Anticipating mortgage-related costs

On the other hand, your advisor's expertise enables him to outline the expenses associated with your future loan, such as:

  • Repayment of capital;
  • Interest payments;
  • Property tax payments;
  • Condominium fees.

These factors can make all the difference before you choose a mortgage broker.

Find your debt-to-income ratio (GDS/TDS)

Next, the financial institution that handles your credit file will take into account your income and any known or anticipated expenses that you have shared with them.

These elements will allow them to determine your debt-to-income ratio. This will provide a reliable guide to obtaining a loan that will enable you to continue to meet your current expenses.

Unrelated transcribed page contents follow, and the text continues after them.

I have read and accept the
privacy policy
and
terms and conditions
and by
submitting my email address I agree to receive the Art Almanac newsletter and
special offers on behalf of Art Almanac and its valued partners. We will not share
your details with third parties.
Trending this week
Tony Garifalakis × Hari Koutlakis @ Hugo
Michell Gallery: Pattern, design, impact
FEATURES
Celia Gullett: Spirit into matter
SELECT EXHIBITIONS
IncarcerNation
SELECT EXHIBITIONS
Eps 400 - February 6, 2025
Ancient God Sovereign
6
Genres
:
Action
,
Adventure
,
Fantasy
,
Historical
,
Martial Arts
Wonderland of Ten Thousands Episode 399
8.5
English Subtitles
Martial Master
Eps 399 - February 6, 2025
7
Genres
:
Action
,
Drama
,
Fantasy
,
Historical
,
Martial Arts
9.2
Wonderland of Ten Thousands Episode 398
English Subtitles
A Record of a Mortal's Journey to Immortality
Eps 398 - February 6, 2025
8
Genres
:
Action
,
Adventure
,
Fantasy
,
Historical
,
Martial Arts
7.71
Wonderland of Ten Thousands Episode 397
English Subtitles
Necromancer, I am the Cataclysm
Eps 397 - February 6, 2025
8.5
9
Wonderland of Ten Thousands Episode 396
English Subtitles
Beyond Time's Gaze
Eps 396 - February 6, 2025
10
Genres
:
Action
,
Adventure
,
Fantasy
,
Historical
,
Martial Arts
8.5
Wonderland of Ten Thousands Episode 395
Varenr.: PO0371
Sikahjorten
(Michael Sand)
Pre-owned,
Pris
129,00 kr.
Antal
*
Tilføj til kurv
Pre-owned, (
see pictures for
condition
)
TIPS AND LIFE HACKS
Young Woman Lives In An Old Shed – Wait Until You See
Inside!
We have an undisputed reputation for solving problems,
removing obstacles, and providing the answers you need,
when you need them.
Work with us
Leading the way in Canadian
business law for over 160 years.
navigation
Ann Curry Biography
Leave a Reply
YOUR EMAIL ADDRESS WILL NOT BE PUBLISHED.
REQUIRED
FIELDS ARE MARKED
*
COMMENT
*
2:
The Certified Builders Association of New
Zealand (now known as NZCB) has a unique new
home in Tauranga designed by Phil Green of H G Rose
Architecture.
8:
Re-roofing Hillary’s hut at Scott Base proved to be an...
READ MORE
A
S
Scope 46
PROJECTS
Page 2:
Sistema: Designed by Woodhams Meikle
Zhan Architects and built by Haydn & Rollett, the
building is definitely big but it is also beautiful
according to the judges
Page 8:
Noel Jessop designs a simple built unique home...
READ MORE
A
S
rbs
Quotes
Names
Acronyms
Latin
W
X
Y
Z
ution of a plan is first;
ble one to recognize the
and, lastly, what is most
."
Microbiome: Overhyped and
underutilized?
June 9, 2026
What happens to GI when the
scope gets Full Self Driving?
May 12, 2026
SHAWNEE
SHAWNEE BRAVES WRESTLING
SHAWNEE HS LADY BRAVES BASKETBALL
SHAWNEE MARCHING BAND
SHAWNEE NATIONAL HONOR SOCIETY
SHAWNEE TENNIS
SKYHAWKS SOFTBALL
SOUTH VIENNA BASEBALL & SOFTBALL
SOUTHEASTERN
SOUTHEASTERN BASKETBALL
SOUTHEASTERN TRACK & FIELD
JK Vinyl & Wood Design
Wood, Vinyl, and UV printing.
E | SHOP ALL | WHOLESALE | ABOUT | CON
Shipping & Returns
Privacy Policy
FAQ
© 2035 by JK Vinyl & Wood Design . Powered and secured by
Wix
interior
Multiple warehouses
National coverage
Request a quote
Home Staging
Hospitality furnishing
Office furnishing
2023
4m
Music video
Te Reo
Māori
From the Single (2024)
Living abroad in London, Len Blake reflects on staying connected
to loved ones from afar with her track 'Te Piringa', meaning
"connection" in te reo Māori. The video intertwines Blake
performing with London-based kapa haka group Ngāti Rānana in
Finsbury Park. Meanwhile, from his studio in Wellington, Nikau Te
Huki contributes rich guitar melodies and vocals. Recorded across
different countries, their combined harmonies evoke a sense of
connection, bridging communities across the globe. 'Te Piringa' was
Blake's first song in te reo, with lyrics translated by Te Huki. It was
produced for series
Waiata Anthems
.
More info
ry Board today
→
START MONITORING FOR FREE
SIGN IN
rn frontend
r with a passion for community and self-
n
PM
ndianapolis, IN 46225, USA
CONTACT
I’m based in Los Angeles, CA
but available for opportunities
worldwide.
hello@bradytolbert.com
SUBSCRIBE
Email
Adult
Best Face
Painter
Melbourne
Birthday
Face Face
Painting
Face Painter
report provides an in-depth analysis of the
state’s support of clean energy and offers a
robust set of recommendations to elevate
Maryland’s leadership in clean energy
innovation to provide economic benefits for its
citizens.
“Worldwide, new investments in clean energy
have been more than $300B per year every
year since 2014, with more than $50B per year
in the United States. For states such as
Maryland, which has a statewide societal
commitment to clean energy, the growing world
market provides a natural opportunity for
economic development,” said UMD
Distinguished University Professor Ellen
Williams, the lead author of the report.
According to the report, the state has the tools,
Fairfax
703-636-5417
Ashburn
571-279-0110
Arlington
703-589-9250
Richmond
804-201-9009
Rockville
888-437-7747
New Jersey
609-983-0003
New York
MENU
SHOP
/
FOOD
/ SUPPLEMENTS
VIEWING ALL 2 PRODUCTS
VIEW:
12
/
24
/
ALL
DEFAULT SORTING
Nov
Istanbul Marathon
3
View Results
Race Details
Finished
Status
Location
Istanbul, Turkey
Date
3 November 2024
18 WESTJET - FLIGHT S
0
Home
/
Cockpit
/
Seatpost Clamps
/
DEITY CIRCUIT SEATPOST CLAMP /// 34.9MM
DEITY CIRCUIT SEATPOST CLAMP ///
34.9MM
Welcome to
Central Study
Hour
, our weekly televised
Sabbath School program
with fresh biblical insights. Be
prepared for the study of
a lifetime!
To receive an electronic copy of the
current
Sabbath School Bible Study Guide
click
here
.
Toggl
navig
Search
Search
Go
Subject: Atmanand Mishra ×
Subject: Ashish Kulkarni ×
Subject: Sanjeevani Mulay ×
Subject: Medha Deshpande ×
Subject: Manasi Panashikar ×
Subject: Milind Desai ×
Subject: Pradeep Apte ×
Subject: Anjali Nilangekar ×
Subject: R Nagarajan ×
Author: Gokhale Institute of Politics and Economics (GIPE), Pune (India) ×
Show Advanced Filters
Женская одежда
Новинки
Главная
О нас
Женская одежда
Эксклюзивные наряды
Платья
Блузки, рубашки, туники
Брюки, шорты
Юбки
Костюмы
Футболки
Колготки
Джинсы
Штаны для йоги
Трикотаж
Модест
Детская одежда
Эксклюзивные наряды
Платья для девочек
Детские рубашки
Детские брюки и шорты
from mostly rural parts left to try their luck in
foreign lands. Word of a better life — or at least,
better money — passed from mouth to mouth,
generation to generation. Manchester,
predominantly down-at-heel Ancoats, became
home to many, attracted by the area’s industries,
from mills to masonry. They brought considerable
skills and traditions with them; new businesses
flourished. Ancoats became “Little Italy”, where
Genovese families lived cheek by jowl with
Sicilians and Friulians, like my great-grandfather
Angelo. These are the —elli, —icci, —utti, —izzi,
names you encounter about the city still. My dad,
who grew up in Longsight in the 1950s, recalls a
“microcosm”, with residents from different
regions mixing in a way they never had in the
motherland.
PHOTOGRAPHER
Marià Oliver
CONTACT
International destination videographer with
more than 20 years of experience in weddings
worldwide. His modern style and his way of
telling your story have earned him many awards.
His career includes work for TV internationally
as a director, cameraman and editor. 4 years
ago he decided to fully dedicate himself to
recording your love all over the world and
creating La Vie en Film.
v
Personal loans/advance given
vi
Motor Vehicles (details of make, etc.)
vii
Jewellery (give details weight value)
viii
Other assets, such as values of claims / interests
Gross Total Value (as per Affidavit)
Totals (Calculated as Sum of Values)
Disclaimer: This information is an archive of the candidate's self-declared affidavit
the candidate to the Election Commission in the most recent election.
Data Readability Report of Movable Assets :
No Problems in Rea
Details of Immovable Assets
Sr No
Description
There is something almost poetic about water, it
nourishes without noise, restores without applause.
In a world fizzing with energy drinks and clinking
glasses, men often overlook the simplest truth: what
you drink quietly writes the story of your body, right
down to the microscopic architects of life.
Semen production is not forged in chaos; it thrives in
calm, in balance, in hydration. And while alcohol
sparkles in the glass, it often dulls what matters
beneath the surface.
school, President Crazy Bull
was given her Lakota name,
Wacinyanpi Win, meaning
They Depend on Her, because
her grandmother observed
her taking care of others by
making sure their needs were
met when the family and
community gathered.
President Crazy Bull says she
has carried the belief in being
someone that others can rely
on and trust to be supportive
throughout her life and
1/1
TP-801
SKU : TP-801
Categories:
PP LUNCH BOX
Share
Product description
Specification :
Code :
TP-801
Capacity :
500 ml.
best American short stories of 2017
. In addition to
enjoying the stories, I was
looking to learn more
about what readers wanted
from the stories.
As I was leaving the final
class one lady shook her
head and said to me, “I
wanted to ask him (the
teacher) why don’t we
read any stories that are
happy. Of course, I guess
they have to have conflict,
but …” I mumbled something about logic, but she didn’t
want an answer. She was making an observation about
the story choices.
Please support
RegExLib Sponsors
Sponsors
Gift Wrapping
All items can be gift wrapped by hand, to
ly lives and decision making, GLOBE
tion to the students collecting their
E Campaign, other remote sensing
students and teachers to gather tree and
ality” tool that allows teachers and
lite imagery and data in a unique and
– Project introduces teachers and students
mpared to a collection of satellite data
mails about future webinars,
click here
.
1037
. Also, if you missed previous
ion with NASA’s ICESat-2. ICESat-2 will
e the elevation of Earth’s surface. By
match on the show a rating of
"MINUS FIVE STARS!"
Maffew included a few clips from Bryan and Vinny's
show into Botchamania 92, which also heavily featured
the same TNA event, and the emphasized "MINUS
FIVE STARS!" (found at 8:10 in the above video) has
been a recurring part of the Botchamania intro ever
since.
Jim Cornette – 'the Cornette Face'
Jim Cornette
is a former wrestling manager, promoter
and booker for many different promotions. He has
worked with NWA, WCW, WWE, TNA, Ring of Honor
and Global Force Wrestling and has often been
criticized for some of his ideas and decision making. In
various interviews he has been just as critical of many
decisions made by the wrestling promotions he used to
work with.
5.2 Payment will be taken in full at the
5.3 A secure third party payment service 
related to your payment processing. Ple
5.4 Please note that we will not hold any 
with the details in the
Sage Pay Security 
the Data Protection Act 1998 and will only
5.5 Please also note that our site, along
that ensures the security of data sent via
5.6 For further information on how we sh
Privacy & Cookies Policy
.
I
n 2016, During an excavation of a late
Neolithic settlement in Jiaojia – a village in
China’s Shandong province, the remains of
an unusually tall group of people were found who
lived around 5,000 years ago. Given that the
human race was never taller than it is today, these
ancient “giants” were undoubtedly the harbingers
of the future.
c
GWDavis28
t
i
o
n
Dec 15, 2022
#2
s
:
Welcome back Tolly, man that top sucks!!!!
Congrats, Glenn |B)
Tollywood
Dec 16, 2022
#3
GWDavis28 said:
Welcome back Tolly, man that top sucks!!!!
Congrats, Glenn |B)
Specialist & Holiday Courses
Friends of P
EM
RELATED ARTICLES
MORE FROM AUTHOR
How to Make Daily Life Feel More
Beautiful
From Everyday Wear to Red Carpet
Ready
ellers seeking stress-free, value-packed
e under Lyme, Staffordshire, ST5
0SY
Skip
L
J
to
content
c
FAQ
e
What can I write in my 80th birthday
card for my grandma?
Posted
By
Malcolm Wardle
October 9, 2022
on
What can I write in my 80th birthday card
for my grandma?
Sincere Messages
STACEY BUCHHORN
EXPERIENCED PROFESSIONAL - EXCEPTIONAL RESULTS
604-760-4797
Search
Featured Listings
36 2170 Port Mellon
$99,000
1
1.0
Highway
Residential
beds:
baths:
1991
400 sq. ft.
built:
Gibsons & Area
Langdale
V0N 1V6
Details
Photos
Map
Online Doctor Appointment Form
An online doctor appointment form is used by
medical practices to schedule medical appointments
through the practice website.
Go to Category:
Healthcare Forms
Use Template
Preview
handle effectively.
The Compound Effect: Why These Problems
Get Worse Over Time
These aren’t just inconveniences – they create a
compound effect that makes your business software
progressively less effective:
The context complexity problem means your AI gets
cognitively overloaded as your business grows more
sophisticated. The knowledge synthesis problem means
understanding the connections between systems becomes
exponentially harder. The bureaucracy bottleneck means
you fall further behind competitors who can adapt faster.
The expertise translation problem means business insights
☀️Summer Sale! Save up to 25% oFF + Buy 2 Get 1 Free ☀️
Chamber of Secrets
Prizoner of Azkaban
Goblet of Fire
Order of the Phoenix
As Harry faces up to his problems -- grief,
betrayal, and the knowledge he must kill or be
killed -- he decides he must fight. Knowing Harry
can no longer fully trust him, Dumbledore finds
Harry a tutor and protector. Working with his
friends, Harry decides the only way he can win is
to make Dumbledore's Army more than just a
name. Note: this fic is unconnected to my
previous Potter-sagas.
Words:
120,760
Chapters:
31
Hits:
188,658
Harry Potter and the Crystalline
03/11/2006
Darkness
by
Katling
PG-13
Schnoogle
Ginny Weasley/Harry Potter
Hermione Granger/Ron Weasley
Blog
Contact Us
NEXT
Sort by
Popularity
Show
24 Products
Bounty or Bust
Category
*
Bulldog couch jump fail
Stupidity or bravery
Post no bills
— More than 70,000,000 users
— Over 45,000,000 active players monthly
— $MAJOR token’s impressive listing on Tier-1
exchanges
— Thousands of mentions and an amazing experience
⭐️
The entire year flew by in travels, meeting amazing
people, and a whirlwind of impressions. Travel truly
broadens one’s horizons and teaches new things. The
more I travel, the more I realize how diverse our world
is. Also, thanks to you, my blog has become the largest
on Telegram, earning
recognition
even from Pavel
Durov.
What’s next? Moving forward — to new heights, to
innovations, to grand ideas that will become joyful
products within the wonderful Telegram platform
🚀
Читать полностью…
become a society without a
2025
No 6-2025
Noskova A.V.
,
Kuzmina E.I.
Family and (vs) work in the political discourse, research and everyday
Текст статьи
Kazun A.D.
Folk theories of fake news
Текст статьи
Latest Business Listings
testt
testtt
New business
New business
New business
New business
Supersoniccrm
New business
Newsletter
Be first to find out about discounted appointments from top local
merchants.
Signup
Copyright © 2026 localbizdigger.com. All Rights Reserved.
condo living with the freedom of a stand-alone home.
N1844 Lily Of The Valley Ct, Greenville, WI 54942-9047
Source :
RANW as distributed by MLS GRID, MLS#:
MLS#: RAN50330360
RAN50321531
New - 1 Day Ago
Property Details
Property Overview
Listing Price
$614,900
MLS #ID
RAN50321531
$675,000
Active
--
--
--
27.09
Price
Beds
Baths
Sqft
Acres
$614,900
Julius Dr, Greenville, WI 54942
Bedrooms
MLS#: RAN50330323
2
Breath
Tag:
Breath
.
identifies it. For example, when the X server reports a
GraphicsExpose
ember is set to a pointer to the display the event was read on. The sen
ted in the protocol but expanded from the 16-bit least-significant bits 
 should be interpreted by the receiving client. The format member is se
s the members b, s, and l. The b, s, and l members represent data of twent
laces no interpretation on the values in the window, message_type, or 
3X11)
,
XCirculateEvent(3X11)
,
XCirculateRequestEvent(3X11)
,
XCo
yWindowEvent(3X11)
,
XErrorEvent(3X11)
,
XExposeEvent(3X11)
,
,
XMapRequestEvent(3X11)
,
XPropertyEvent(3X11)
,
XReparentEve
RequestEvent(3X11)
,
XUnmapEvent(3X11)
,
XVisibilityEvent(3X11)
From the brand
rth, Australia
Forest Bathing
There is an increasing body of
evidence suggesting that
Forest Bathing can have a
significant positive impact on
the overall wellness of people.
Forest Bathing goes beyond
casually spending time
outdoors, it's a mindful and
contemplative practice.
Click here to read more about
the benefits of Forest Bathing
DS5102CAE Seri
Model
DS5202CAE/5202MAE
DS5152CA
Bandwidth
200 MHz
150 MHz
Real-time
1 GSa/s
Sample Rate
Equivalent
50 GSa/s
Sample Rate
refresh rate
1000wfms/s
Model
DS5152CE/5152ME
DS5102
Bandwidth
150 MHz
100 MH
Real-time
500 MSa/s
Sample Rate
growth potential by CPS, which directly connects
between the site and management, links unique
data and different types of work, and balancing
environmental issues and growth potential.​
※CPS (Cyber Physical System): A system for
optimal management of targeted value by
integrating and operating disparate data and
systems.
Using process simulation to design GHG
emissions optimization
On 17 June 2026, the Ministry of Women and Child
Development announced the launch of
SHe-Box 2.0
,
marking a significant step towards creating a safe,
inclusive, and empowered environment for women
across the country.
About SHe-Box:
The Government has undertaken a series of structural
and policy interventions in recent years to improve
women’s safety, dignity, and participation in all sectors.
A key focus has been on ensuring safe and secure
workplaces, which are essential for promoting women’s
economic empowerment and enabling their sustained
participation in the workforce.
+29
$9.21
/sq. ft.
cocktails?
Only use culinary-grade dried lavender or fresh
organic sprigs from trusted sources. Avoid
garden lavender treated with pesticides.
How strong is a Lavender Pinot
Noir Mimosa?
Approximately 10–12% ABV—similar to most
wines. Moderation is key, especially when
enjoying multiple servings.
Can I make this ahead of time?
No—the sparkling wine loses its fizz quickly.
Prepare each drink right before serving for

There are 2 types of debt-to-income ratios:

  • Gross debt service (GDS): must not exceed 32% of your gross annual income for housing costs;
  • Total debt service (TDS): provides an indication of the gross annual income you'll need to cover payments on all your expenses.

With this type of calculation, the mortgage lender ensures that you have enough money left over to cover your current expenses.

Paper and coin money

How to optimize your borrowing capacity

It's possible, however, that your debt-to-income ratio isn't within the limits required to get the loan you want. The first solution is to reduce the budget for your investment project.

The second option is to optimize some of your consumption habits to acquire the home of your dreams. This could mean, for example, buying fewer clothes or eating out less often to bring your finances back into balance.

How much income do you need to buy a home?

Many people ask if you need a certain income to buy a home. To answer this question, it's important to know that there's no specific amount of money you need to come up with, as there are many other factors that can affect your ability to achieve this goal:

  • Are you planning to buy alone or as a couple? Borrowing with your spouse will allow you to aim for a higher loan amount and therefore maximize your chances of buying a home.
  • What city do you live in? A certain salary won't buy you the same house if you live in Montreal or the suburbs.

You'll know more once your contact has told you how much of a mortgage you're eligible for. This step can be prepared in advance by a professional. A mortgage broker can help you with your loan application and answer any questions you may have.